Yaşlılığın cinselliğe engel olduğu düşüncesi doğru değildir. İlerleyen yıllar cinsel deneyimlerinizin biçimini değiştirebilir, ancak yaşamın her aşamasının kendine özgü bir cinselliği vardır.
Çoğu insan 50-60 yaşından sonra cinsel yaşamın sona ermesini yaşlılığın doğal bir sonucu olarak kabul edip bu yaşlarda yaşadıkları cinsel sorunları ya da rahatsızlıkları kabullenmeyi seçerler.
Oysa cinsel ilişki sadece üreme içgüdüsünden ibaret değildir. Eğer öyle olsaydı birçok hayvanda olduğu gibi cinsel duygularımız sadece senenin belli dönemlerinde uyanırdı. Bu açıdan insan cinselliği diğer canlılarla kıyaslanmayacak bir özelliğe sahiptir.

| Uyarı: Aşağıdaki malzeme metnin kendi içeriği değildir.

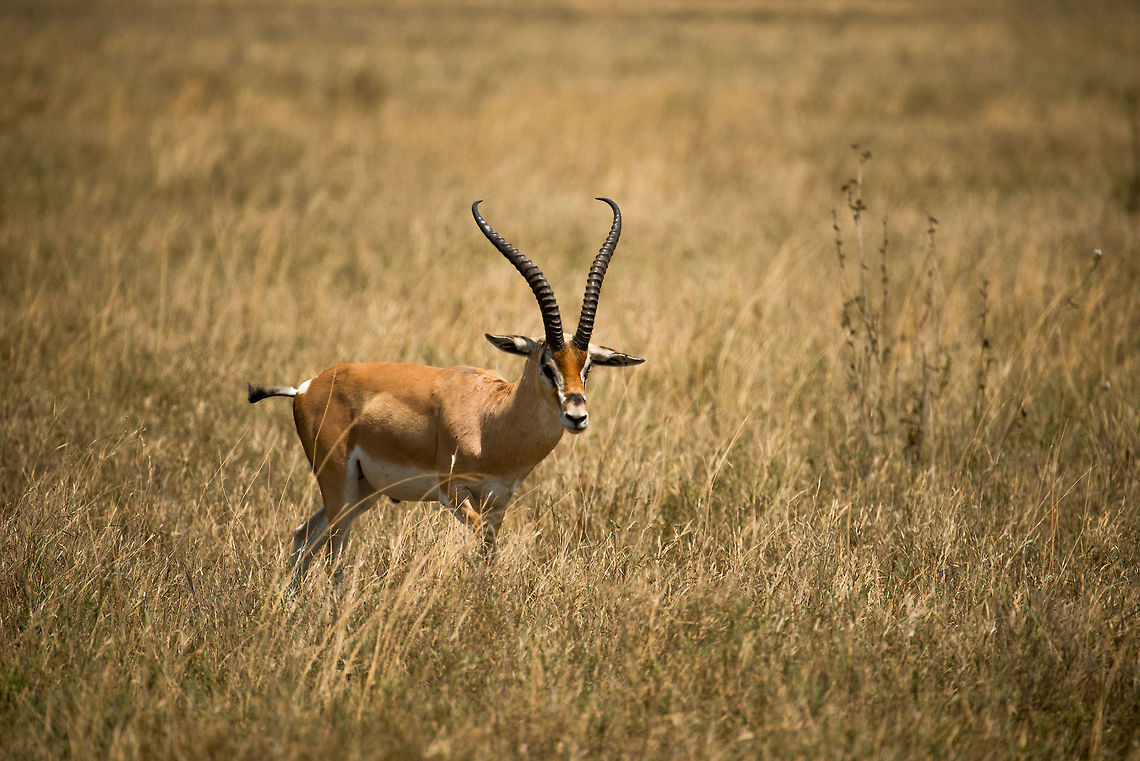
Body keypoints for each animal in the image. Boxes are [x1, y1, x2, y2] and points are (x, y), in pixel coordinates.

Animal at [248, 198, 644, 578]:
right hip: (341, 487)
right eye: (547, 365)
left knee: (304, 536)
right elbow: (484, 544)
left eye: (587, 367)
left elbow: (489, 551)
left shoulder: (499, 499)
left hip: (363, 490)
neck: (491, 418)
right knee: (333, 553)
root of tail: (305, 387)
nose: (576, 415)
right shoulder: (453, 491)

Yaş ne olursa olsun sağlıklı bir cinsel hayat fiziksel ve ruhsal açıdan kişilerin kendilerini iyi hissetmelerini sağlar. Karşılıklı güven ve sevgiyle bütünleşmiş bir cinsel ilişki eşler arasındaki bağları da güçlendirir. Bu ruhsal etkilerinden başka cinsel birleşme vücutta birçok kasın, eklemin, kalp ve dolaşım sisteminin çalışmasını sağlar ve birçok hormon, endorfin gibi aracı maddelerin salınımı sayesinde vücudun diri ve sağlıklı olmasına katkıda bulunur.
Erkeklerde ve kadınlarda yaş ilerledikçe genel sağlık düzeyiyle birlikte cinsel performansta da bir azalma olur. Yapılan araştırmalarda 45-60 yaşları arasındaki çiftlerin haftada bir veya daha fazla cinsel ilişkiye girdikleri tespit edilirken, 75 yaşını üzerindeki çiftlerin sadece dörtte birinin aynı sıklıkta cinsel ilişkiye girdiği bildirilmiştir. Buna rağmen bu yaştaki çiftlerin yüzde 70'ten fazlası ayda en az bir kez cinsel ilişkiye girmiştir.